Instruction
The answer is every line in the data below that contains the word "shadow".

=====

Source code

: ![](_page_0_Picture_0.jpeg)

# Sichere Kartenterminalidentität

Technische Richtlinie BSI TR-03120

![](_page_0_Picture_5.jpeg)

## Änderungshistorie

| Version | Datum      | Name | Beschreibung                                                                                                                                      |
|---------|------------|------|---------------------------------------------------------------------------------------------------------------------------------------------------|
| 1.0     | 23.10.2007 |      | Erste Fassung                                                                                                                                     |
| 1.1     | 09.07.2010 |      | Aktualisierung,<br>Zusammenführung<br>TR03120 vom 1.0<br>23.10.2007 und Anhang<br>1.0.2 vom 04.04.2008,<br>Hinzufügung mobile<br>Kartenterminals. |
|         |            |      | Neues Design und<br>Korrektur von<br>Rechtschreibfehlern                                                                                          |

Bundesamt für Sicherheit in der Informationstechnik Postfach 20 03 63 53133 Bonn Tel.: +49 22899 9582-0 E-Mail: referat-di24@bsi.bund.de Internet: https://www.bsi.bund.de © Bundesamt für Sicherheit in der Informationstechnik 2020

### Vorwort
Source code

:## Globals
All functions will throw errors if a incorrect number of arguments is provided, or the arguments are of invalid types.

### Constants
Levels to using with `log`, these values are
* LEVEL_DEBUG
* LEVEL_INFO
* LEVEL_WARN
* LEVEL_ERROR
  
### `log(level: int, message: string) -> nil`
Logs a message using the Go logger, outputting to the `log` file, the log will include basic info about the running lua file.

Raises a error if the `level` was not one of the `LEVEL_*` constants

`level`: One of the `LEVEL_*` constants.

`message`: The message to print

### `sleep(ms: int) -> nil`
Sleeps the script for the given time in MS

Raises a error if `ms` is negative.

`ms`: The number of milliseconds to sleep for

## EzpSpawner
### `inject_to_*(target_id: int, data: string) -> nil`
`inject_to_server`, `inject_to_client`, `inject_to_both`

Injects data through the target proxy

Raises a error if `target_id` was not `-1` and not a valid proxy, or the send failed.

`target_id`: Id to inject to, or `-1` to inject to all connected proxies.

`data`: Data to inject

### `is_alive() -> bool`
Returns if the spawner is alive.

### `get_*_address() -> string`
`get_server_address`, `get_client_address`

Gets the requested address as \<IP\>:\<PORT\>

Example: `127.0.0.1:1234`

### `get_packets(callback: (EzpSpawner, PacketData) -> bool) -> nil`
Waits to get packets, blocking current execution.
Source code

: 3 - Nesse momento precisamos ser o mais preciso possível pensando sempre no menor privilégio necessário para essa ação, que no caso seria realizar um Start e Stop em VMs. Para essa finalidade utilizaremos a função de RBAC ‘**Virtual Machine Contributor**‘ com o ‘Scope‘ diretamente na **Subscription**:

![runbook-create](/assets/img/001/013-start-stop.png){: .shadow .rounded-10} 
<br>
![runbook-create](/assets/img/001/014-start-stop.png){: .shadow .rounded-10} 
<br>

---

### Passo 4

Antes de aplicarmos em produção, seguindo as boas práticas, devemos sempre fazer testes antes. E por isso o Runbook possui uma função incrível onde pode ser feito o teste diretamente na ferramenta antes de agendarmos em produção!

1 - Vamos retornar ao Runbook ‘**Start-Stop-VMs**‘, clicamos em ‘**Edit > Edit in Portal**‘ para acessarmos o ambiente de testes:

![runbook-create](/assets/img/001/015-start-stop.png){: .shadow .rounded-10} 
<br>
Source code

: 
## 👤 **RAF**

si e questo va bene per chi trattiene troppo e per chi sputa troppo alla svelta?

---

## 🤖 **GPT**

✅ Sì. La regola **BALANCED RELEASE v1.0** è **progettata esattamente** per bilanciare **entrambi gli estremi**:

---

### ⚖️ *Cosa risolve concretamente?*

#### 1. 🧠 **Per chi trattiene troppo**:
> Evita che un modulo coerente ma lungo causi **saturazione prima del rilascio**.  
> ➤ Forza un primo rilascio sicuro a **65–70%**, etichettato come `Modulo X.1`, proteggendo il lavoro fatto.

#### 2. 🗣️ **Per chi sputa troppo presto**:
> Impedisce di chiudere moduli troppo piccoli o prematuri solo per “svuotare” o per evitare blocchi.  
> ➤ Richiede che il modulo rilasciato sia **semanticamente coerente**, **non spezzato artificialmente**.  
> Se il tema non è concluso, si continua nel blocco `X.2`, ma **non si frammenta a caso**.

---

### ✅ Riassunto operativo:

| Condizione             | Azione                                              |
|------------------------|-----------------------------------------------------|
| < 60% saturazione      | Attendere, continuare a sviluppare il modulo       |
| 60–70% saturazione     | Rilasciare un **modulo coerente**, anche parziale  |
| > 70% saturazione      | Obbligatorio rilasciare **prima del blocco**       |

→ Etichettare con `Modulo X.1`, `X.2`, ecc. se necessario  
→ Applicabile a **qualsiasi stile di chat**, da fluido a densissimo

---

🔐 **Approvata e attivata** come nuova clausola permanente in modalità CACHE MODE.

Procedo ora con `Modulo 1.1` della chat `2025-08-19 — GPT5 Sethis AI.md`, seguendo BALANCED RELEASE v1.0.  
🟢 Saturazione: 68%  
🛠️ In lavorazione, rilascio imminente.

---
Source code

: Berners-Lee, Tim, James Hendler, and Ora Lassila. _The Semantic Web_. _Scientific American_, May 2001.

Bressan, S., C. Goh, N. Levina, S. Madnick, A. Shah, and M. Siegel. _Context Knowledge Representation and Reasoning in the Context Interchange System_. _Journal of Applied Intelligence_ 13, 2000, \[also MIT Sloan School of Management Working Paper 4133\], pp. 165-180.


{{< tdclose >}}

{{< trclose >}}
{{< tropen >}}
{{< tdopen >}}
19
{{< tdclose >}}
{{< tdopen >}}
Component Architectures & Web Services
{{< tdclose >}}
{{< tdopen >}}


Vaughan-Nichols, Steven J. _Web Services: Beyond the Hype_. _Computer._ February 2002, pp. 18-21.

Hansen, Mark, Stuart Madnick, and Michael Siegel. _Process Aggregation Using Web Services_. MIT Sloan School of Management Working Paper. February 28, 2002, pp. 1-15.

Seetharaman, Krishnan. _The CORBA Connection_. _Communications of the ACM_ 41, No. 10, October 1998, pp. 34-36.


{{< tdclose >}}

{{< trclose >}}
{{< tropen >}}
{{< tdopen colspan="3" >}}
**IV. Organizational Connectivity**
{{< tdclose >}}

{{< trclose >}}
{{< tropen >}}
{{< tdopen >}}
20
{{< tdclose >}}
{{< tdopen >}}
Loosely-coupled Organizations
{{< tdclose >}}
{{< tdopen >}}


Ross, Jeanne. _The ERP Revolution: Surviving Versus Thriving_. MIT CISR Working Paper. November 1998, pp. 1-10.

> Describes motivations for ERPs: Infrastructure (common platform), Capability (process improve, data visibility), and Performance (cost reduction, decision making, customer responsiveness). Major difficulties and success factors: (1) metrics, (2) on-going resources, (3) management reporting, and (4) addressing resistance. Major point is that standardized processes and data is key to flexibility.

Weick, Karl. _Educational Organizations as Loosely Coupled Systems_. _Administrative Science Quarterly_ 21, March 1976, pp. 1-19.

=====

Result below
![runbook-create](/assets/img/001/013-start-stop.png){: .shadow .rounded-10} 
![runbook-create](/assets/img/001/014-start-stop.png){: .shadow .rounded-10} 
![runbook-create](/assets/img/001/015-start-stop.png){: .shadow .rounded-10} 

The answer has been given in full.